Timothy A. Duy
Director, Oregon Economic Forum
Department of Economics, University of Oregon
The Oregon Measure of Economic Activity rose to 0.66 in March, up from an upwardly-revised 0.50 in February. Highlights of this month’s report include:
– The moving average measure, which smooths out the volatility, edged up to 0.90, well above average (“zero” indicates average growth over the 1990-present period).
– Only the manufacturing sector, weighed down by the hours worked component, made a negative contribution; hours worked appears unusually weak and inconsistent with the broad trends in manufacturing data.

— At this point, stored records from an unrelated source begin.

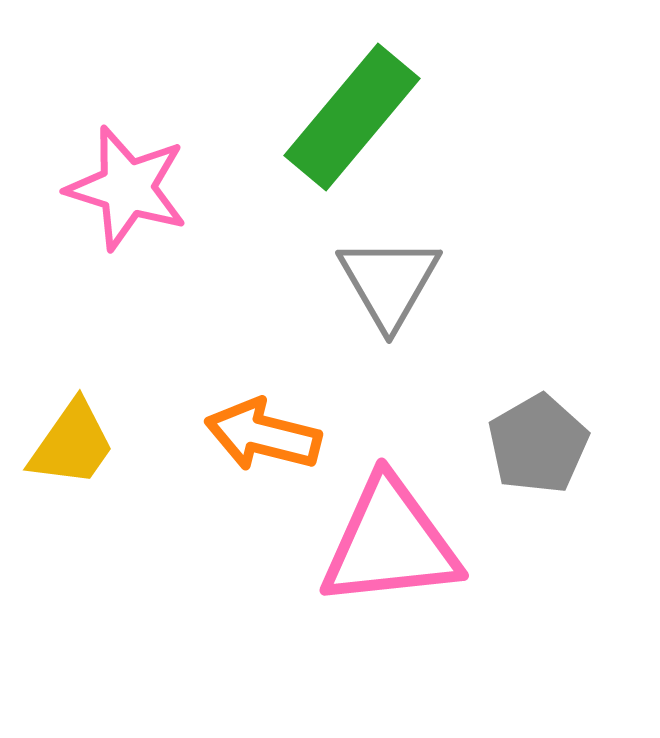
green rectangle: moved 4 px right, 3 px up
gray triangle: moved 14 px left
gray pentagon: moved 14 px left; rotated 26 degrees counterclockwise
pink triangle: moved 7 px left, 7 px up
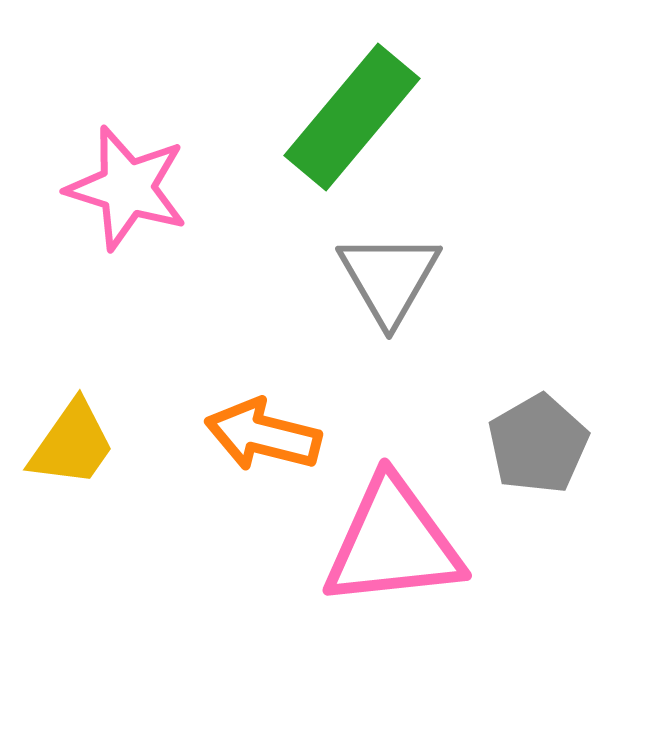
gray triangle: moved 4 px up
pink triangle: moved 3 px right
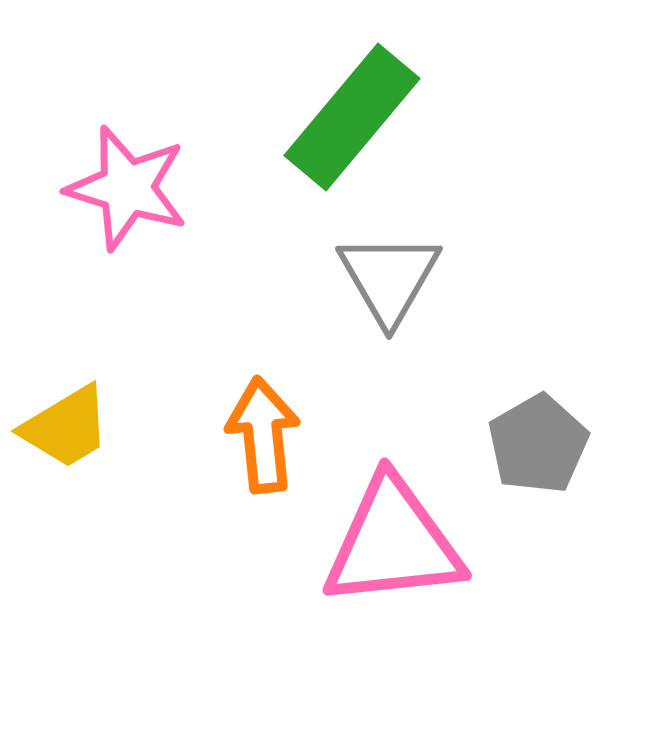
orange arrow: rotated 70 degrees clockwise
yellow trapezoid: moved 6 px left, 17 px up; rotated 24 degrees clockwise
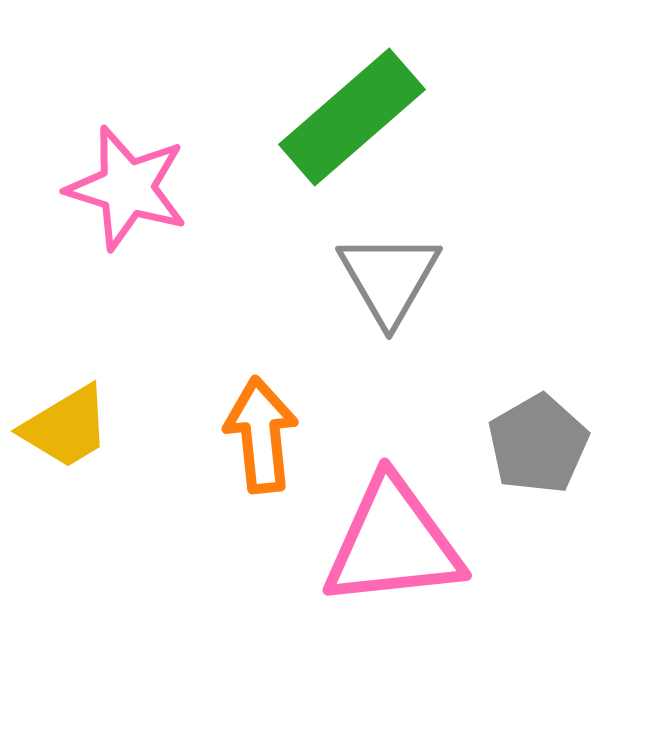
green rectangle: rotated 9 degrees clockwise
orange arrow: moved 2 px left
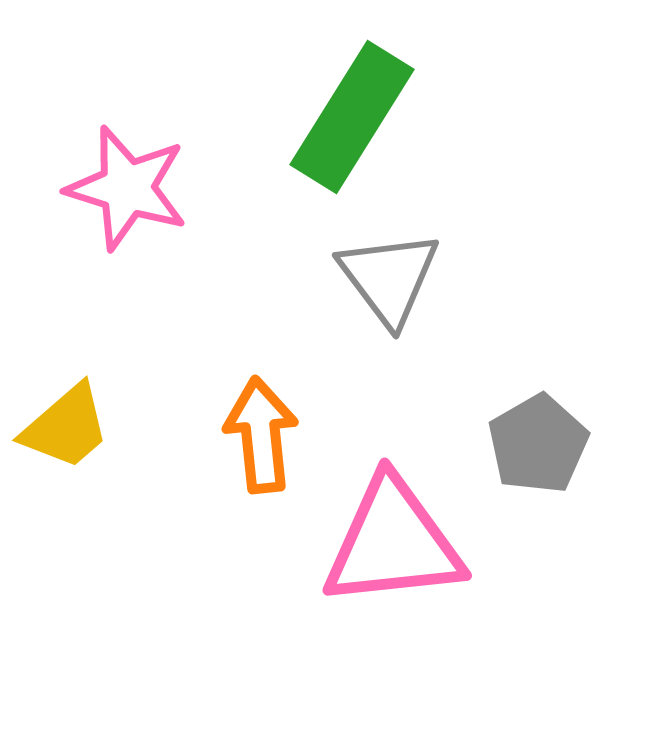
green rectangle: rotated 17 degrees counterclockwise
gray triangle: rotated 7 degrees counterclockwise
yellow trapezoid: rotated 10 degrees counterclockwise
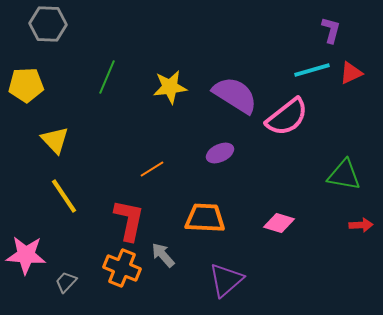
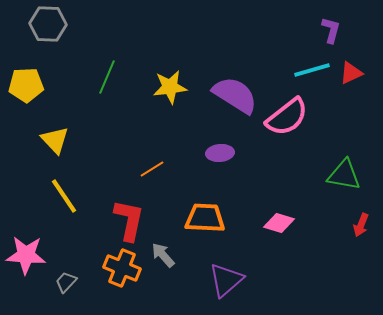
purple ellipse: rotated 20 degrees clockwise
red arrow: rotated 115 degrees clockwise
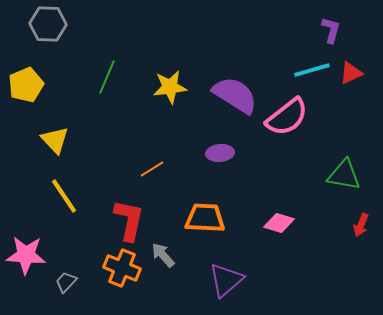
yellow pentagon: rotated 20 degrees counterclockwise
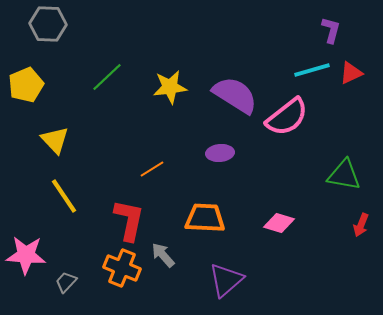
green line: rotated 24 degrees clockwise
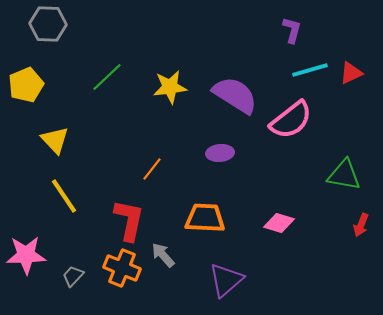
purple L-shape: moved 39 px left
cyan line: moved 2 px left
pink semicircle: moved 4 px right, 3 px down
orange line: rotated 20 degrees counterclockwise
pink star: rotated 6 degrees counterclockwise
gray trapezoid: moved 7 px right, 6 px up
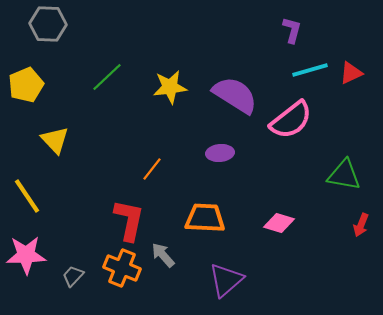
yellow line: moved 37 px left
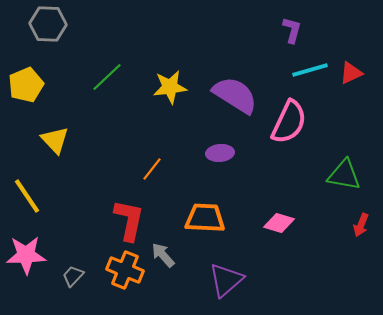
pink semicircle: moved 2 px left, 2 px down; rotated 27 degrees counterclockwise
orange cross: moved 3 px right, 2 px down
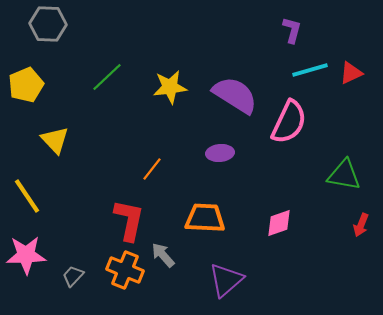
pink diamond: rotated 36 degrees counterclockwise
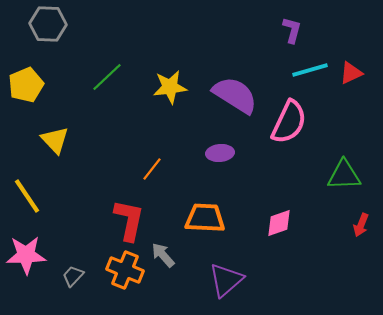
green triangle: rotated 12 degrees counterclockwise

– Rising building permits supported the construction sector while a rebound in job growth helped stabilize the services sector. The household sector continues to make a solid positive contribution, buoyed by low unemployment numbers.
– Building permits (smoothed) continue to edge higher, rebounding from last year’s softening. This suggests the underlying demand for housing remains solid. Consumer sentiment continues to hover near recent highs. In a good sign that firms remain willing to invest in new equipment, core manufacturing orders rose to its highest level since October.
– The recent decline of the UO Index remains insufficient to raise imminent recession concerns. It’s behavior instead is consistent with a mature business cycle in which growth is relatively slower compared to early in the expansion. Indicators overall still suggest the economy is poised for continued growth.